Partly that has to do with L.A.'s nightlife. This city isn't about bars so much as clubs, which call for a tight little dress and heels. And the velvet rope goes hand-in-hand with the red carpet, the most visible runway in the world. Compared to New York, girls in L.A. dress safer, more “on the nose.” They love cocktail dresses.
“Here, even the women who aren't actresses are surrounded by the industry,” Urbinati says. “They want pretty, easy to understand, accessible, as opposed to fashion-forward. The ones who are actresses have to worry about wearing something flattering because they might be photographed. They worry about having their makeup on and extensions in because a director might run into them.”
Urbinati's theory is that all the tall pretty girls move to New York to become models and all the short pretty girls move to L.A. to become actresses. Girls in L.A. are tiny. Confederacy's best-selling size is a 0 to 2.
“In New York, you get kudos for wearing a cool outfit,” she continues. “Maybe the Sartorialist will photograph you and post your picture on his blog. Here, style is not such a form of expression. In L.A., everyone wants to look good — healthy, sexy, pretty. Everyone hikes and has a dog and eats well.” In L.A., having a perfect body and wearing clothes that show it off to best advantage are much more of a priority than wearing outfits that stand out.
Being concerned with style, with proper dressing, she thinks, is more innate on the East Coast. “People in New York look like they walked out of a Ralph Lauren catalog. It's the whole Hamptons thing. It could be a money thing, too. There's more old money there. In L.A., everyone's sort of self-made. It's more nouveau riche.”
Even the color palette is different in L.A. It's wilder, more vibrant, more unstudied. “Everyone has baby-blue nail polish here,” Urbinati says. “Not that I'm knocking it. I have baby-blue nail polish on right now.”
In some gut way, Los Angeles style is influenced by the beach and the ocean.
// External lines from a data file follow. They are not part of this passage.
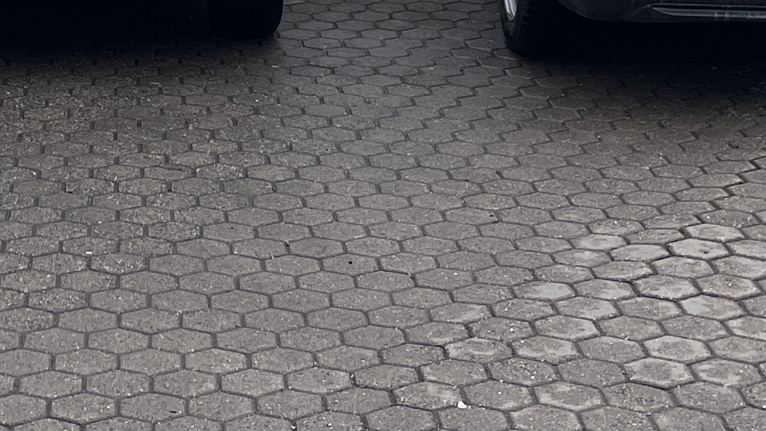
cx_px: 135
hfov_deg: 19.7
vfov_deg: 10.3
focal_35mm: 107
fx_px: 2173
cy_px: -473
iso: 32
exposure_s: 1/749
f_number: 1.6
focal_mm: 4.2
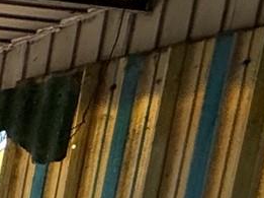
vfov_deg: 11.5
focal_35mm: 110
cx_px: -744
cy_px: 451
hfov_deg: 8.7
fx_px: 838
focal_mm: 2.22
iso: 50
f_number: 2.2
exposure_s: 1/820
When gallery owner Heather Taylor worked in New York's art scene, the gallery girls all wore black, so all she wanted to wear was black. Moving to L.A. several years ago, walking its numerous shorelines, living and working close to its warm waters, opened her up to colors and patterns.
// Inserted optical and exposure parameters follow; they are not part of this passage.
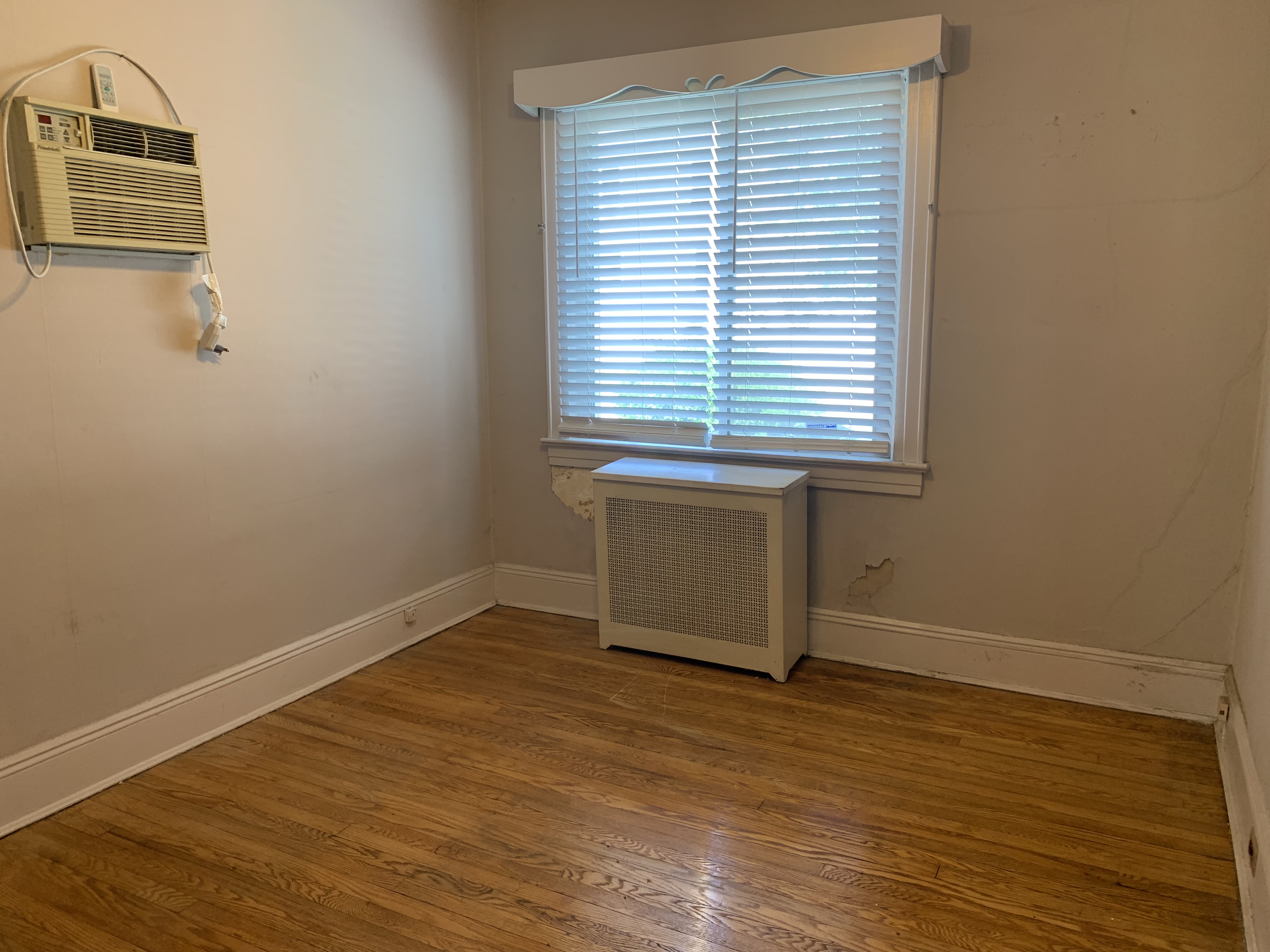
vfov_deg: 53.1
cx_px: 635
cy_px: 476
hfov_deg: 67.3
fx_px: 954
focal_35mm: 26
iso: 64
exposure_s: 1/60
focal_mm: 4.25
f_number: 1.8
Sipping minuscule cappuccinos at Soho House atop a building on Sunset in West Hollywood, Taylor and her friend, artist Jeana Sohn, take in the panoramic views of the city and discuss its fashion rep.
Los Angeles may not be a town for high fashion, but it is a place for contradiction and variety. For every rule, there is an exception. Not every girl in L.A. aspires to skinny jeans, Brian Atwood heels and a statement bag. Not all women go out at night dressed like slutty Sunset strippers. The idea of girls who dress overtly sexy and pretty to please men: “In our world that's intensely not true,” Taylor says.
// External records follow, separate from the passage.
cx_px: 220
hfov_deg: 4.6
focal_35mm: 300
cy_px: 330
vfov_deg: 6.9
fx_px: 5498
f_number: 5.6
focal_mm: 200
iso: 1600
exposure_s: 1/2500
In addition to being a painter, Sohn runs the blog ClosetVisit.com. As the name implies, she takes pictures of women's closets. The blog has been an instant hit, and people often email her asking, “Isn't it hard to do it in L.A.? How do you find all these stylish people? Who are they?”
Sohn shrugs. They are artists, designers, bloggers, chefs, decorators, students, shop girls, store owners, stylists, friends of friends. They'll wear big sleeves, or genielike harem pants, or tops that wrap like a whirlwind around the body, or huge gold earrings. “Both our male counterparts look at us and go, 'Now that is some necklace,' ” Taylor says of herself and Sohn with a hearty laugh. “There are looks of confusion.”
“You look like a ninja,” the husbands say. Or, “You look like a wizard.”
“This is not for you,” Taylor will reply.
She drains the rest of her cappuccino now. “Good luck trying to pin down a single L.A. anything,” she says. “We are cities within cities within cities.”